▶ Supplied material
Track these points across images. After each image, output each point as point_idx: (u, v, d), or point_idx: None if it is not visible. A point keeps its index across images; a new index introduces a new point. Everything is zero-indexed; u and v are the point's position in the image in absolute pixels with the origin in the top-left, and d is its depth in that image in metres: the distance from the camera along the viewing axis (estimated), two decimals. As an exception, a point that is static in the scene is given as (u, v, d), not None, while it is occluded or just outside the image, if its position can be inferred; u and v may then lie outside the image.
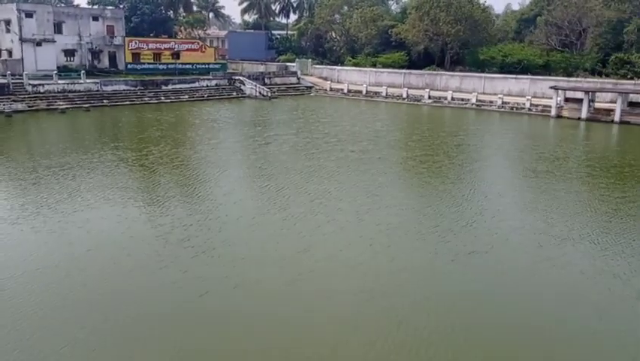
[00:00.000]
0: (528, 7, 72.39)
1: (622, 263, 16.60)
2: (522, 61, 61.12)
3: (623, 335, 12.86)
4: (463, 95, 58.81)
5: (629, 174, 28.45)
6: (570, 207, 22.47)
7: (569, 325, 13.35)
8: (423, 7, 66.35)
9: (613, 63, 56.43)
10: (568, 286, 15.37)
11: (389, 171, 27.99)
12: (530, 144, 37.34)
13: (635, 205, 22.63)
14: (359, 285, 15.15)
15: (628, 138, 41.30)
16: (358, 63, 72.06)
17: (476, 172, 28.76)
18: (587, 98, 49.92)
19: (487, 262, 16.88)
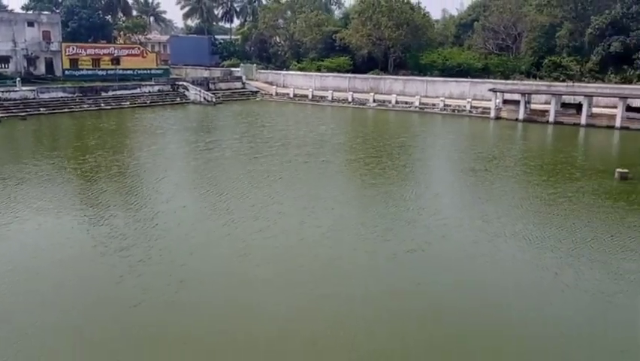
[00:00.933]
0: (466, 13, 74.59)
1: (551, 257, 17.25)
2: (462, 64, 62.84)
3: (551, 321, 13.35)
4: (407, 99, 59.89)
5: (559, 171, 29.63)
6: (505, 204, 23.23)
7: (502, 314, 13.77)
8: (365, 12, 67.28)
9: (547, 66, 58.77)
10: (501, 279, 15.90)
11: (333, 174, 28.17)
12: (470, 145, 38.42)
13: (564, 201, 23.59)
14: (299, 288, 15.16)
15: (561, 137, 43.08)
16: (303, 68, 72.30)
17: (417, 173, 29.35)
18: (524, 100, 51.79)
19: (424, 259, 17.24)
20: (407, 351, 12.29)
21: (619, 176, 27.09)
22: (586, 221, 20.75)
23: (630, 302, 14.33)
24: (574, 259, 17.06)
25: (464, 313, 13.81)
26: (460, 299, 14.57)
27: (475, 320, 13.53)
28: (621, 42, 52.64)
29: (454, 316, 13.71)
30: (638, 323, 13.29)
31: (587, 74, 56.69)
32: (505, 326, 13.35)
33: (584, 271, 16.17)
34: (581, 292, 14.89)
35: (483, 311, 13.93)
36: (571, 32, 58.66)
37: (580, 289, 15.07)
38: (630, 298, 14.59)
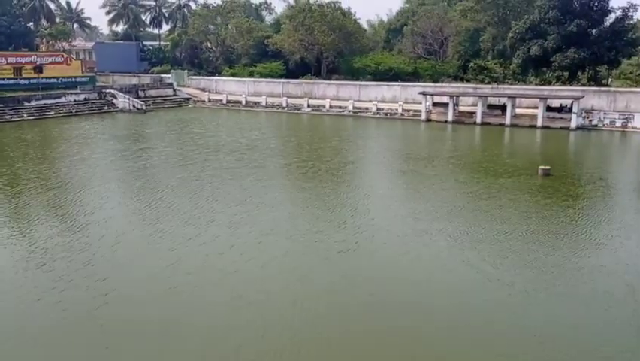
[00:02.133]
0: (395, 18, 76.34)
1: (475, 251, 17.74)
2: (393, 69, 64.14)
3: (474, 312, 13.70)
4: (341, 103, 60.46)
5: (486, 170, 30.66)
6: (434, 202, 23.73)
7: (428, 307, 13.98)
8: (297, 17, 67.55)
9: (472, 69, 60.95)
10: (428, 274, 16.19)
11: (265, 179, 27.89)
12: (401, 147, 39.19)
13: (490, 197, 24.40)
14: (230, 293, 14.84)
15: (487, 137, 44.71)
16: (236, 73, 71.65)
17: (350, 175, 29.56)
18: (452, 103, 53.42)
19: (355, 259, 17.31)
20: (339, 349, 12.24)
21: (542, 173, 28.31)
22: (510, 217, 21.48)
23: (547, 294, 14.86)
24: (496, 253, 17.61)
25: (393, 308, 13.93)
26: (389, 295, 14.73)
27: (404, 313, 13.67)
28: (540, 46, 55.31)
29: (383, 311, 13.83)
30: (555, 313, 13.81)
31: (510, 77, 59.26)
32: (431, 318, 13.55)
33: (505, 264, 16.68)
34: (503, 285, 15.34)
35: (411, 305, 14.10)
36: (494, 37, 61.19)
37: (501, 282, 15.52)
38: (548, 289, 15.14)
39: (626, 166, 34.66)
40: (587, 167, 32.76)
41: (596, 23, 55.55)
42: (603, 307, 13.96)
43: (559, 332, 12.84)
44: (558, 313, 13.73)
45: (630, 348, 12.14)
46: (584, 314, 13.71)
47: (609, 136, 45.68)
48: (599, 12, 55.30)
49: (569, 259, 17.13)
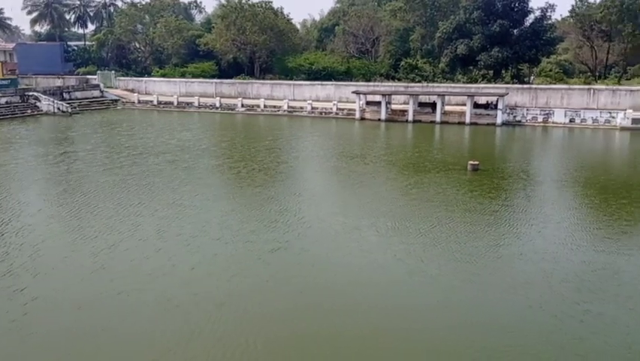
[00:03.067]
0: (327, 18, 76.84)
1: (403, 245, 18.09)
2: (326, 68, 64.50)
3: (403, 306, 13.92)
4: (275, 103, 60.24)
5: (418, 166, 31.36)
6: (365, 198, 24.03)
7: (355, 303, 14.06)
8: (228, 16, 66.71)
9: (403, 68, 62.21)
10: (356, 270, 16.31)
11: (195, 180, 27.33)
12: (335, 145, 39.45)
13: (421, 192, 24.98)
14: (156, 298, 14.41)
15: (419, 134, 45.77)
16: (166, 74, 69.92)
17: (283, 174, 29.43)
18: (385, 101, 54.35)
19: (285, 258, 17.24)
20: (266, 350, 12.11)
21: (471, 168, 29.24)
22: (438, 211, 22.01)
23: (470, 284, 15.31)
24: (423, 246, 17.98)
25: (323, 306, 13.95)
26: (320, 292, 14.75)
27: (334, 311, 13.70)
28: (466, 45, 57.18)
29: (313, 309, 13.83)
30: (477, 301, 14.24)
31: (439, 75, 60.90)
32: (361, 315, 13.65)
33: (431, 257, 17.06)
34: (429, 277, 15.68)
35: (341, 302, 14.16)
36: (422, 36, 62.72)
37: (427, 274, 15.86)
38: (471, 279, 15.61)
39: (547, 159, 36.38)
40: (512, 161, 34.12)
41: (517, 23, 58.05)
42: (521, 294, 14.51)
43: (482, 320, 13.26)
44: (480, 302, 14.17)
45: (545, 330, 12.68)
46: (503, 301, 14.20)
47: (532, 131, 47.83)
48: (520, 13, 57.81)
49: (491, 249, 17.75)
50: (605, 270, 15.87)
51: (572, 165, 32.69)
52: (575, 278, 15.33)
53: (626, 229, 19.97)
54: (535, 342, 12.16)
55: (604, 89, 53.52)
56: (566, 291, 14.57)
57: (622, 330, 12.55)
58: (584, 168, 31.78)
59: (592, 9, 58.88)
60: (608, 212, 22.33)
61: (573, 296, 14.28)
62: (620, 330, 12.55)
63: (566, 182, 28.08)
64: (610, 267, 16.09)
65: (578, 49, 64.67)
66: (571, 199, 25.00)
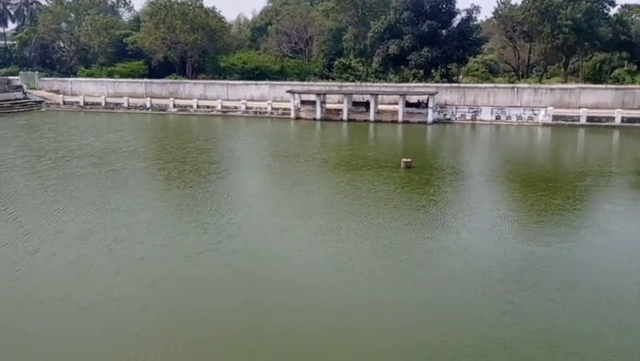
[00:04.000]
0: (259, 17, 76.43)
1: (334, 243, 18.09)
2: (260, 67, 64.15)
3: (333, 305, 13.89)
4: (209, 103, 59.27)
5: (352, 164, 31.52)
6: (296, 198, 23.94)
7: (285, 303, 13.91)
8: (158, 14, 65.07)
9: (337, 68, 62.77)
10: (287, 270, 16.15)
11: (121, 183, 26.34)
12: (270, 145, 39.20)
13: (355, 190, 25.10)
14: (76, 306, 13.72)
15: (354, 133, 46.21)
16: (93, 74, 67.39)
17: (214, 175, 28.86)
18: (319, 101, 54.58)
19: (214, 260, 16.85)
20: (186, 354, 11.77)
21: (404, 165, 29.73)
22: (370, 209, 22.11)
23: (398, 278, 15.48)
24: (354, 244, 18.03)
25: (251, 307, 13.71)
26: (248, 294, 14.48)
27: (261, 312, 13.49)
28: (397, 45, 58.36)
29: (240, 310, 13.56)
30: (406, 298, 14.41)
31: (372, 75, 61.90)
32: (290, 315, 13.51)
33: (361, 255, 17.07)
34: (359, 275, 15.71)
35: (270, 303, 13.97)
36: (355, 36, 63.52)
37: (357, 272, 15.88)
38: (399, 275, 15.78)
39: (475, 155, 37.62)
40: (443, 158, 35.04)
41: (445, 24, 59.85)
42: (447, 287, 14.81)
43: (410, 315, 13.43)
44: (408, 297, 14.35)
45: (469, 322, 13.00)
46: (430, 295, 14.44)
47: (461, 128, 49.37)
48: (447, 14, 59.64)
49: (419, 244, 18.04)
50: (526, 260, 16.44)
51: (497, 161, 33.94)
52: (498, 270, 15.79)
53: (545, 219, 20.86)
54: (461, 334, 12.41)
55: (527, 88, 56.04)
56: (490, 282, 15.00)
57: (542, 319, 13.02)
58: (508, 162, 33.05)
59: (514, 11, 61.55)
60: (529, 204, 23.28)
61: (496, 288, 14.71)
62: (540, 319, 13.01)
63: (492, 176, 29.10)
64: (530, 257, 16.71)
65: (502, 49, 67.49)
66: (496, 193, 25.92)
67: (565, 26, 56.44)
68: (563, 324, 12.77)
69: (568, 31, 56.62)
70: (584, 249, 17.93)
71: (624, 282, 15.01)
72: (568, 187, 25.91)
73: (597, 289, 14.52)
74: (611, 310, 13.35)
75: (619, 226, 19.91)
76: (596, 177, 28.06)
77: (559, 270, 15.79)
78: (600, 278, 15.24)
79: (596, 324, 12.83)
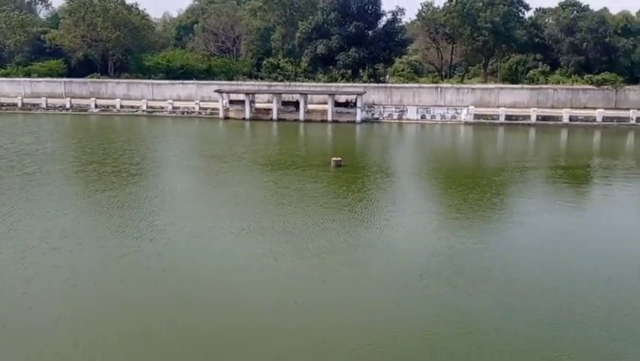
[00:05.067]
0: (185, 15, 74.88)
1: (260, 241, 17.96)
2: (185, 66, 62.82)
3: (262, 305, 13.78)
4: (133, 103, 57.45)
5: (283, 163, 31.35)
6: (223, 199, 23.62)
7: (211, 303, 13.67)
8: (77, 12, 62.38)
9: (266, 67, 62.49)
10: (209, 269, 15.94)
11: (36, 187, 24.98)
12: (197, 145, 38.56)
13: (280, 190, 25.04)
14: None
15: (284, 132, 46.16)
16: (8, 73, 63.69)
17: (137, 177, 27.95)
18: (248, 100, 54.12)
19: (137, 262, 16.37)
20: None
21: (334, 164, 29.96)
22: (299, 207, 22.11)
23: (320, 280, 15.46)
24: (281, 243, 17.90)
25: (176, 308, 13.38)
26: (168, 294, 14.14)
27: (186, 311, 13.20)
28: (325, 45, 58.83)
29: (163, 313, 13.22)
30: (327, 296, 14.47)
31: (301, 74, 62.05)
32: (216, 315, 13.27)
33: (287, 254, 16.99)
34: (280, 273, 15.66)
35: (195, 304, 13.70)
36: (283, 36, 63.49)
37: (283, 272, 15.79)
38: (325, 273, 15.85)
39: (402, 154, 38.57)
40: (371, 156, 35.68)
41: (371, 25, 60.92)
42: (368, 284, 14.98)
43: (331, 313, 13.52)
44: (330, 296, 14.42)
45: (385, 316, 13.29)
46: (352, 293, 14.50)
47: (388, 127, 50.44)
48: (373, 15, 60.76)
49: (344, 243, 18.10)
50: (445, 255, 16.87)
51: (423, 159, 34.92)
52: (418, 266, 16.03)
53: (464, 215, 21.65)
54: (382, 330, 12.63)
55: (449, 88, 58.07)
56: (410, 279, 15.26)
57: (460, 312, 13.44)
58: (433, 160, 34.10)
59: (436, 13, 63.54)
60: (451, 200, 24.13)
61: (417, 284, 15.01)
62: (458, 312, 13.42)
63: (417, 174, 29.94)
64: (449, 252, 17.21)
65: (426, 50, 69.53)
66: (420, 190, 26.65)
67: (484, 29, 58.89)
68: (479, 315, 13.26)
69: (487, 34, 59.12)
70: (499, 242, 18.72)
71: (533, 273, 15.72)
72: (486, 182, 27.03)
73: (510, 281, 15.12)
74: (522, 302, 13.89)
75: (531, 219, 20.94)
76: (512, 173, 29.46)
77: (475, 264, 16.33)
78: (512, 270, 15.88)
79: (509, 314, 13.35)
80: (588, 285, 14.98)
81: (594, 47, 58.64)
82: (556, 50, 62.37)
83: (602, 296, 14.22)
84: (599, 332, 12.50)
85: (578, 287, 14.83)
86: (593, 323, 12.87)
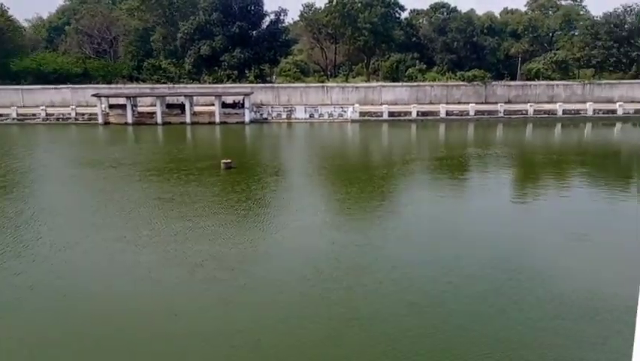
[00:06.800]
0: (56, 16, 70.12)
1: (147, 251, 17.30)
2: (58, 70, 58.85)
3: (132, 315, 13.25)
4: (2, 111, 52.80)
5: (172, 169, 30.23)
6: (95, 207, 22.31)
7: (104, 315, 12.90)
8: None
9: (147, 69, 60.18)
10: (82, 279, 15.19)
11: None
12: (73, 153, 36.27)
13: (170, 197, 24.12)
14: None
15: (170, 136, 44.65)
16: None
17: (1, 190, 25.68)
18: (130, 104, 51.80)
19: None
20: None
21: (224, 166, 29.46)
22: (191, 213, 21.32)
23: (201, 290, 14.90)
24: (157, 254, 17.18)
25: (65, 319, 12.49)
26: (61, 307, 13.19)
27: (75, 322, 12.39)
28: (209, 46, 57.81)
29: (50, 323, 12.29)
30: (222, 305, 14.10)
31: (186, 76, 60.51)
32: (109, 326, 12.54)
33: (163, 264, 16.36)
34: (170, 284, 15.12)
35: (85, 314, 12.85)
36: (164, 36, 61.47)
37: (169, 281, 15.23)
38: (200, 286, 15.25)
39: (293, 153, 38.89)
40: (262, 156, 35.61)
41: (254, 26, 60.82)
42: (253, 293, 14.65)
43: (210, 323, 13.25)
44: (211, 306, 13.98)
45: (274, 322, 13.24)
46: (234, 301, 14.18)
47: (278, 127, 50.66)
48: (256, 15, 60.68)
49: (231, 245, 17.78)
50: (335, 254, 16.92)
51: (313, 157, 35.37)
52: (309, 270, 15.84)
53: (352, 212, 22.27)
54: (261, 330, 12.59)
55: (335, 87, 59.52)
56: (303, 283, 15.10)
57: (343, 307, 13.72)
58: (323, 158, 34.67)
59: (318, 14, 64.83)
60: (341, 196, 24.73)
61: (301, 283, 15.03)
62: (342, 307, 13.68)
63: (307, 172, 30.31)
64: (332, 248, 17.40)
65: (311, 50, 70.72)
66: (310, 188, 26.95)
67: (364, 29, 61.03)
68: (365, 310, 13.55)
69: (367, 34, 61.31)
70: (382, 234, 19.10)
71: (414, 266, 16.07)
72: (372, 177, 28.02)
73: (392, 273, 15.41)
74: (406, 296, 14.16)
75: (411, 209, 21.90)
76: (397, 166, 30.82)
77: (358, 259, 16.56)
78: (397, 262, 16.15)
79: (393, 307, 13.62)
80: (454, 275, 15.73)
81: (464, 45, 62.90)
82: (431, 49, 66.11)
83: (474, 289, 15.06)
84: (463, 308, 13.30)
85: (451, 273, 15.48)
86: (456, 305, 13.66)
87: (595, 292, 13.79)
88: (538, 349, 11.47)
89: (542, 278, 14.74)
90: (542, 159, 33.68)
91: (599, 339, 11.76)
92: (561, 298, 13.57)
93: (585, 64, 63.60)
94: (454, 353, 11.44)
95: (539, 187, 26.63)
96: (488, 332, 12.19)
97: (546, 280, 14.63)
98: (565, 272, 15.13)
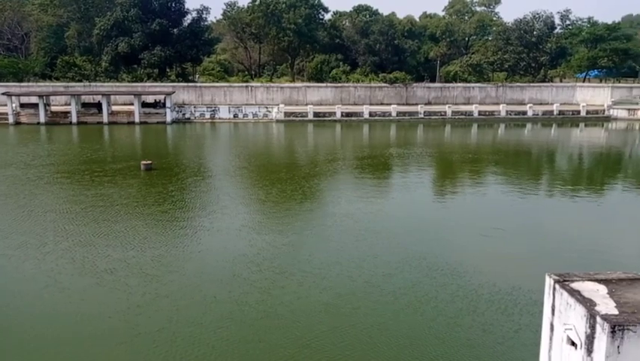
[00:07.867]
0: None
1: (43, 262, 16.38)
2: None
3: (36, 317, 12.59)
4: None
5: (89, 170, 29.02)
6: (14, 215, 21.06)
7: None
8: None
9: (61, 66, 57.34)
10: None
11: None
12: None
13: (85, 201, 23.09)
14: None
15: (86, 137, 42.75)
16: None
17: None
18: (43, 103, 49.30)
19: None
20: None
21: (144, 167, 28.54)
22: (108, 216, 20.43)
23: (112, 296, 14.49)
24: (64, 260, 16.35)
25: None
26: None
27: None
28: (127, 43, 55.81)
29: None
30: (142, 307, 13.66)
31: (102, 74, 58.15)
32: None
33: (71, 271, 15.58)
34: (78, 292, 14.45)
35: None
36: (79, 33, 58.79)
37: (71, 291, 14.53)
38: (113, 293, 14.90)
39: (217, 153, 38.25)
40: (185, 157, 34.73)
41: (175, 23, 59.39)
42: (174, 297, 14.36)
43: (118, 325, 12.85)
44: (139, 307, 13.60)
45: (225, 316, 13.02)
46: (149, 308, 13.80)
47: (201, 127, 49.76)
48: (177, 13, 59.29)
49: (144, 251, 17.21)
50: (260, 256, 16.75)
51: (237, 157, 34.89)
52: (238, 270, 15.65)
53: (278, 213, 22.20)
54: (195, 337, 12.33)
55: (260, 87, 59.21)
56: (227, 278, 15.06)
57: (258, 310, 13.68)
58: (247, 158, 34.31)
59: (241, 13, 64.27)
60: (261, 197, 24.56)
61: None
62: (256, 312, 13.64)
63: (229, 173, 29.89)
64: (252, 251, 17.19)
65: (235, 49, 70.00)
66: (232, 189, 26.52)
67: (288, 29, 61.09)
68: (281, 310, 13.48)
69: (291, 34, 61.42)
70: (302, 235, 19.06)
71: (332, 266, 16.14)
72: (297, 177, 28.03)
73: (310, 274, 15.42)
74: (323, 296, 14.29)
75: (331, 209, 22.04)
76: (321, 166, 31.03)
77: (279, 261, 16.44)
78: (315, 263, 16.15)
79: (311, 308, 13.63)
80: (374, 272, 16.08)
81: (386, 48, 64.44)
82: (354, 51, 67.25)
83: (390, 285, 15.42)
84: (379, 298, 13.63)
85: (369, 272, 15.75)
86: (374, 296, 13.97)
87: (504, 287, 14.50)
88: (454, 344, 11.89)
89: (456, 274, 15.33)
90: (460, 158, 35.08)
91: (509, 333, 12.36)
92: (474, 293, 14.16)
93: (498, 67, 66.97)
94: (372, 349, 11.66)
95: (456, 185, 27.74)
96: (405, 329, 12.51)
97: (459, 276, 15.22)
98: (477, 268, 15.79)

==

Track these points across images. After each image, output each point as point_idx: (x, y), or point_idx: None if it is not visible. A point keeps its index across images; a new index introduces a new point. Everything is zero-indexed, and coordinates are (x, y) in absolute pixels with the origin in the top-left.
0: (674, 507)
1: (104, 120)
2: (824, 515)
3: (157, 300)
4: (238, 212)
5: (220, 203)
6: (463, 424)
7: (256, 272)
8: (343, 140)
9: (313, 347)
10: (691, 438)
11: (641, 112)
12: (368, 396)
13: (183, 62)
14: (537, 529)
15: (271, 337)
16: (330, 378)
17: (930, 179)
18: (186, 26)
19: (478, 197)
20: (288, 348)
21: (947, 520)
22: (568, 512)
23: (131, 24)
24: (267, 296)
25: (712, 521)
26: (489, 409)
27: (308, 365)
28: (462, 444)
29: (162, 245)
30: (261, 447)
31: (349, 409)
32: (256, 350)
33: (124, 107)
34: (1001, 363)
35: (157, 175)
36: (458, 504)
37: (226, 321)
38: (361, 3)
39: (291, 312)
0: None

▶ What to do
Retype exactly, and only, the lines above from the one where "72: (568, 187, 25.91)" occurs up to and including the one where "79: (596, 324, 12.83)" occurs.

▶ Response area
72: (568, 187, 25.91)
73: (597, 289, 14.52)
74: (611, 310, 13.35)
75: (619, 226, 19.91)
76: (596, 177, 28.06)
77: (559, 270, 15.79)
78: (600, 278, 15.24)
79: (596, 324, 12.83)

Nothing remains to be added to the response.